Viel entscheidender ist indes, ob Frankreichs Präsident François Hollande einen deutschen Kandidaten schlucken würde. Und danach sieht es kaum aus. Hollande stellte sich schon nach seiner Wahl im Mai gegen den Deutschen. Auch aus einer deutsch-französischen Postenaufteilung wurde nichts. Und in den Schlüsselfragen haben sich beide Länder nicht angenähert: Schäuble und Merkel wollen vor allem mehr Haushaltsdisziplin. Hollande und Moscovici wollen direkte Bankenhilfe und Euro-Bonds. Genau das macht es für Berlin auch so schwer, einen Franzosen im Chefsessel der Eurogruppe hinzunehmen. Auch wenn sich Moscovici inzwischen seit Juni für das Amt warmläuft.
Gibt es also doch eine Rotation: Erst Moscovici, und nach anderthalb Jahren über nimmt ein neuer deutscher Finanzminister? Frank-Walter Steinmeier (SPD), wenn es nach der Wahl zu einer großen Koalition kommt? Der Kreis der potenziellen Kandidaten unter den aktuellen Euro-Finanzministern ist jedenfalls klein.
Der Name von Österreichs Ressortchefin Fekter wurde auf den Brüsseler Fluren mehrfach genannt. Sie ist nicht gerade für ihre ausgleichende Kraft und geschickte Diplomatie berühmt, sie hat Juncker schon mehrfach vor den Kopf gestoßen. Zu ihren Trümpfen gehört aber nicht nur, dass Österreich zu den solventeren Ländern der Eurozone zählt. Ihr größter Trumpf wäre, dass sie eine Frau ist.

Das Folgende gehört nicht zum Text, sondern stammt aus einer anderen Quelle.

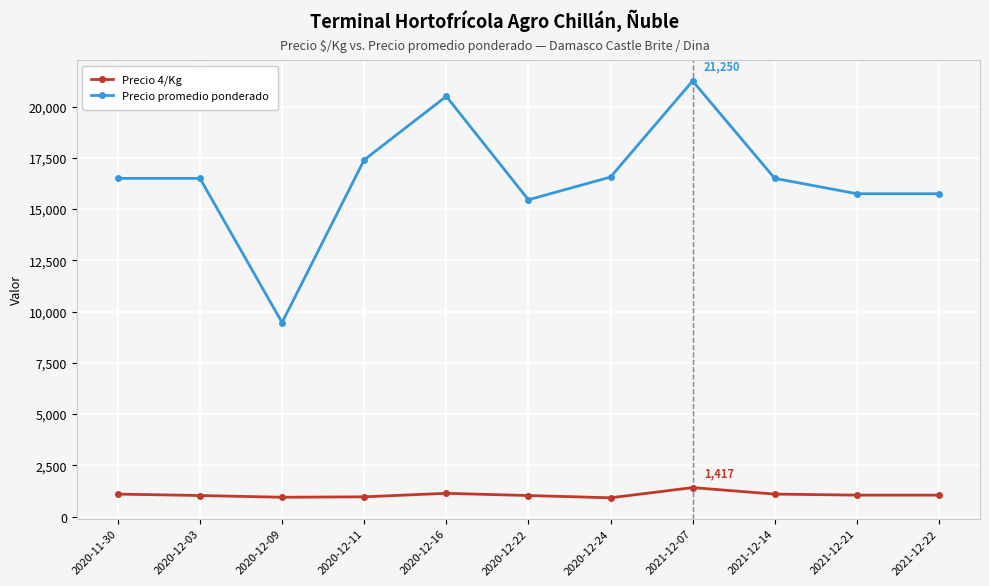

What is the value of the Precio promedio ponderado point at the 8th from the left?

21250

Vom EU-Parlament werden Merkel und ihre Kollegen massiv unter Druck gesetzt, eine weibliche Spitzenkraft in einen Topposten zu bringen. Und EU-Ratschef Herman Van Rompuy hat den Volksvertretern versichert, er werde sich energisch dafür einsetzen. Eine Kandidatin Fekter könnte auch die deutsch-französische Konfrontation verhindern. Wäre sie denn bereit, Junckers Nachfolge zu übernehmen? „Das werden die Regierungschefs zu entscheiden haben“, sagte sie am Dienstag. Nach einer Absage hörte es sich nicht an.